DATA RECORDS START
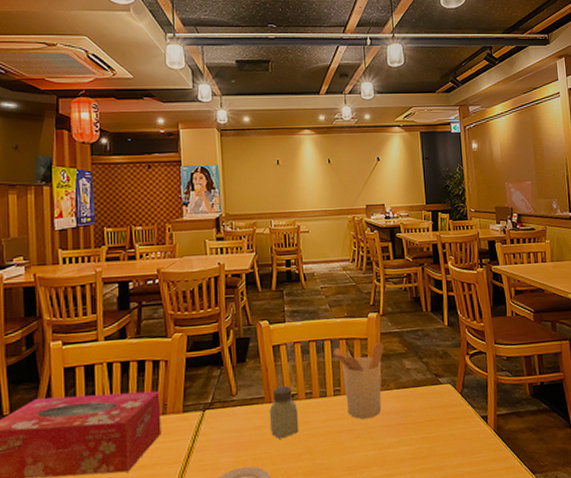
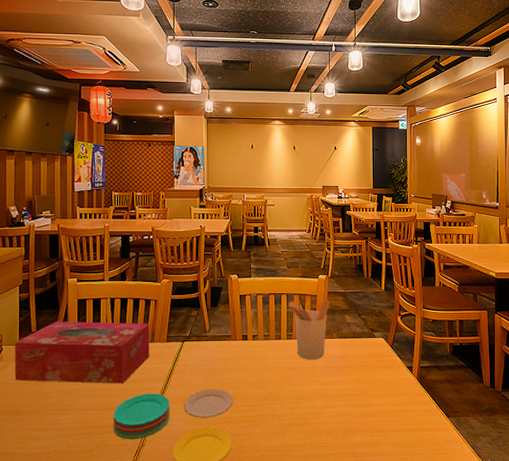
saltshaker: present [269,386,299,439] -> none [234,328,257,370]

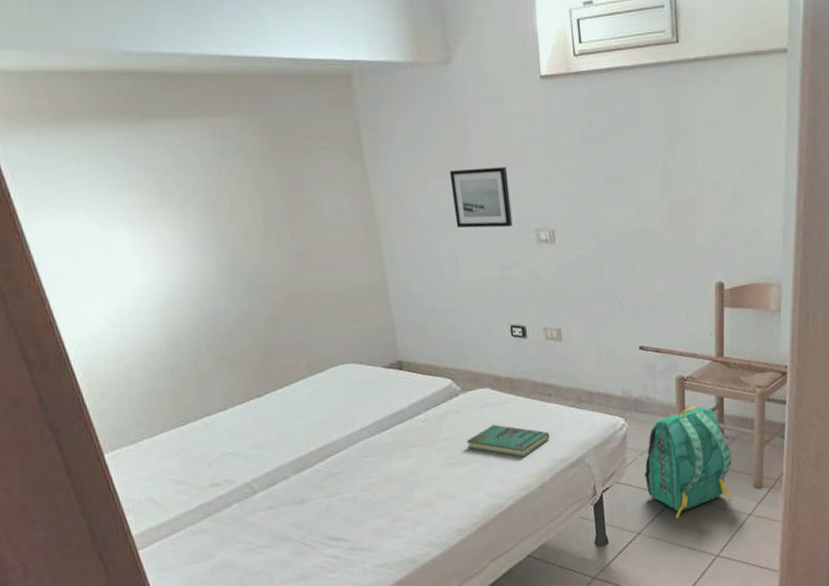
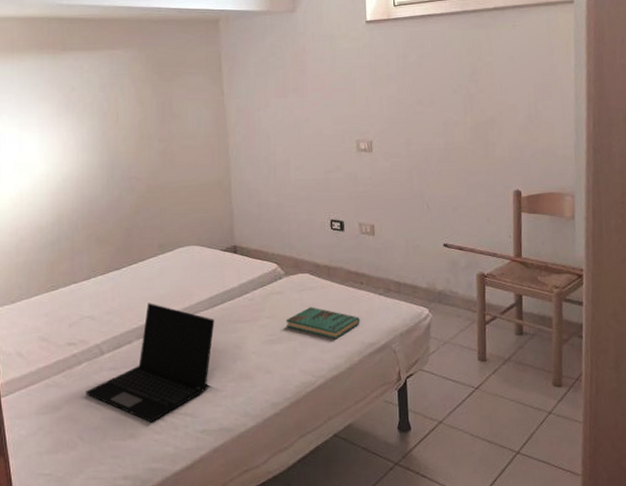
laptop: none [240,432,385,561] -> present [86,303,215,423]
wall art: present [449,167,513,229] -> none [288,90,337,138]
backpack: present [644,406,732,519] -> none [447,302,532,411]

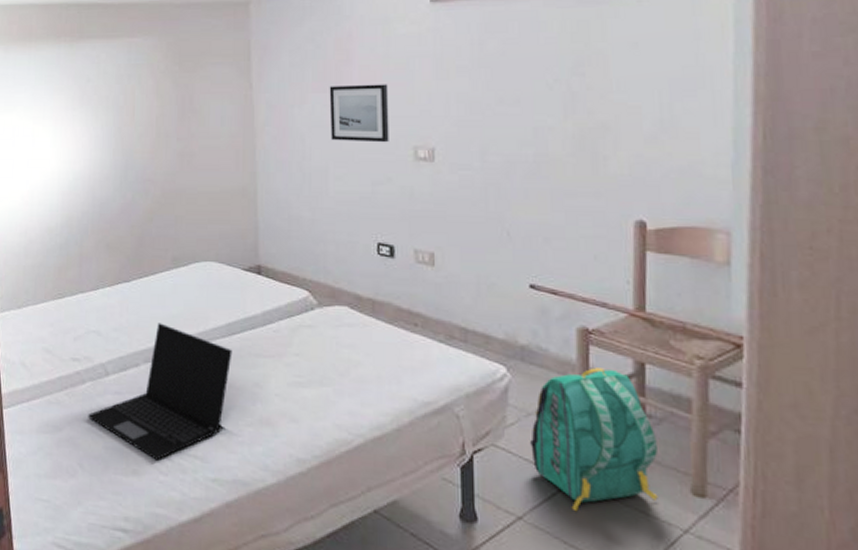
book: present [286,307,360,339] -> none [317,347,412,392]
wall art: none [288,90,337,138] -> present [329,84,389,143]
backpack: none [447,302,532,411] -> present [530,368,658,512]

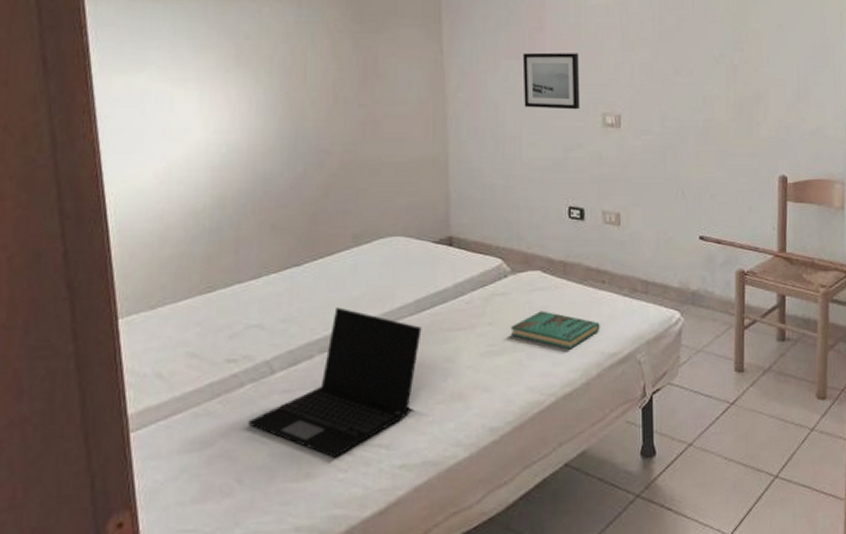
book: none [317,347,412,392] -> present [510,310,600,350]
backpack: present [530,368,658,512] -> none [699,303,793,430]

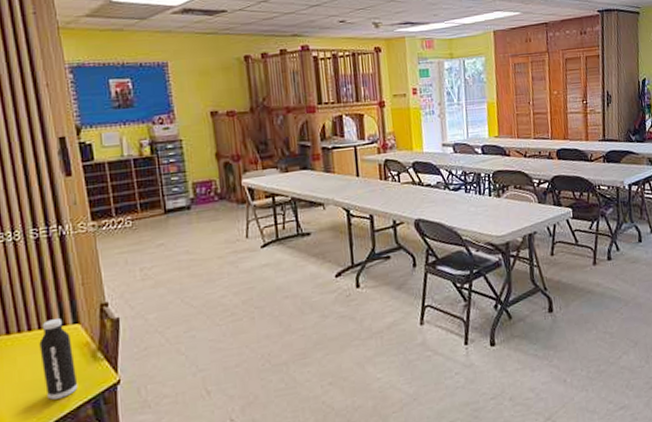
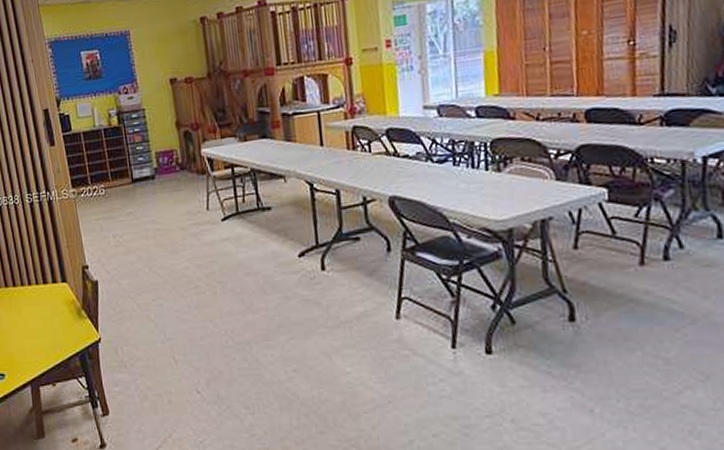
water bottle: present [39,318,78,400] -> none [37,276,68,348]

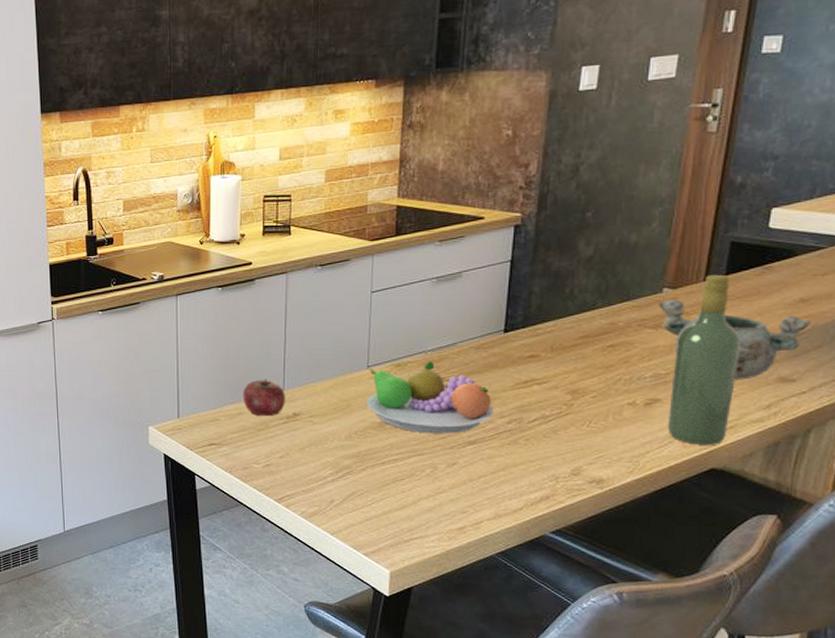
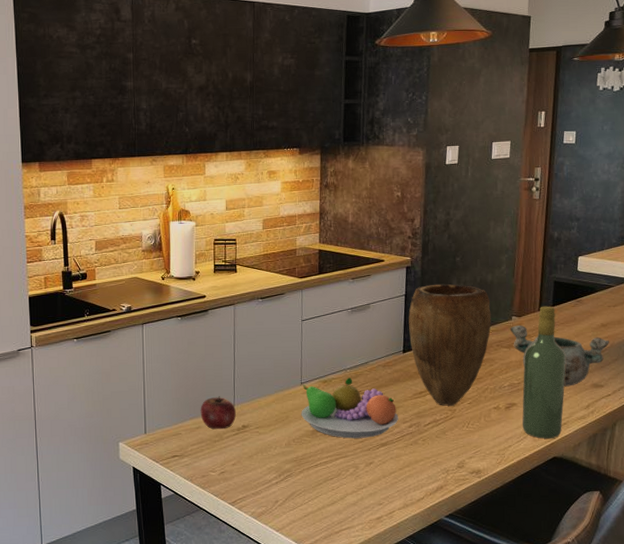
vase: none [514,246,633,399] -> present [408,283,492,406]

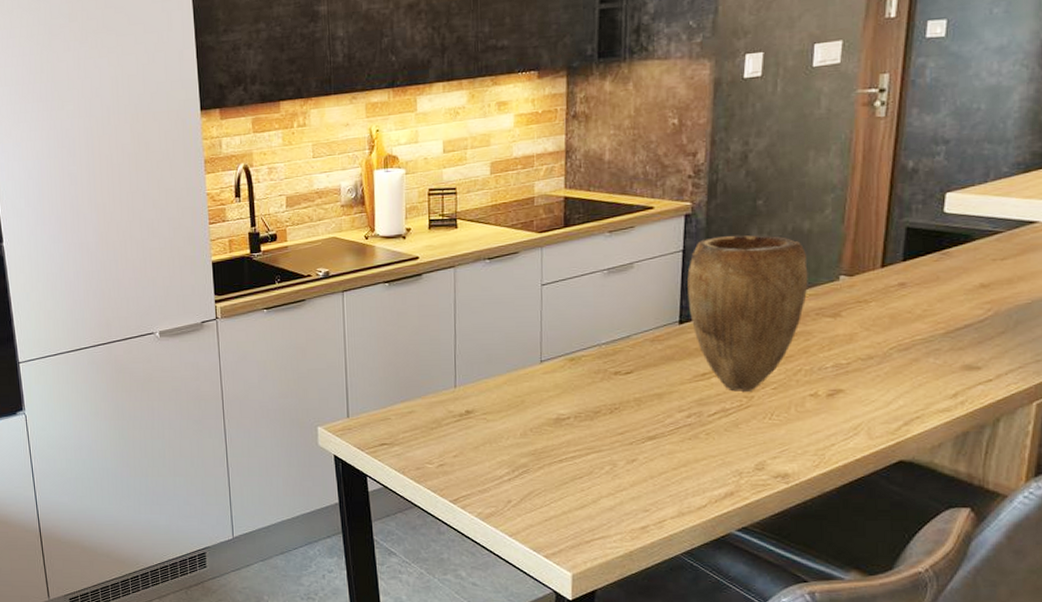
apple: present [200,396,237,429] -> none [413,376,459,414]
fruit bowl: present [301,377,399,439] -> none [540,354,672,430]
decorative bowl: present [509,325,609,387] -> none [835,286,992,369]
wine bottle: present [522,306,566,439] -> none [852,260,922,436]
DATA RECORDS END
— ABOUT THIS TASK —
From the listing above, repeat only the lines between the line containing "laptop: none [240,432,385,561]" and the line containing "backpack: none [447,302,532,411]", those two included. Pictures are not part of the copy.

— SOLVED EXERCISE —
laptop: none [240,432,385,561] -> present [86,303,215,423]
wall art: present [449,167,513,229] -> none [288,90,337,138]
backpack: present [644,406,732,519] -> none [447,302,532,411]

book: present [286,307,360,339] -> none [317,347,412,392]
wall art: none [288,90,337,138] -> present [329,84,389,143]
backpack: none [447,302,532,411] -> present [530,368,658,512]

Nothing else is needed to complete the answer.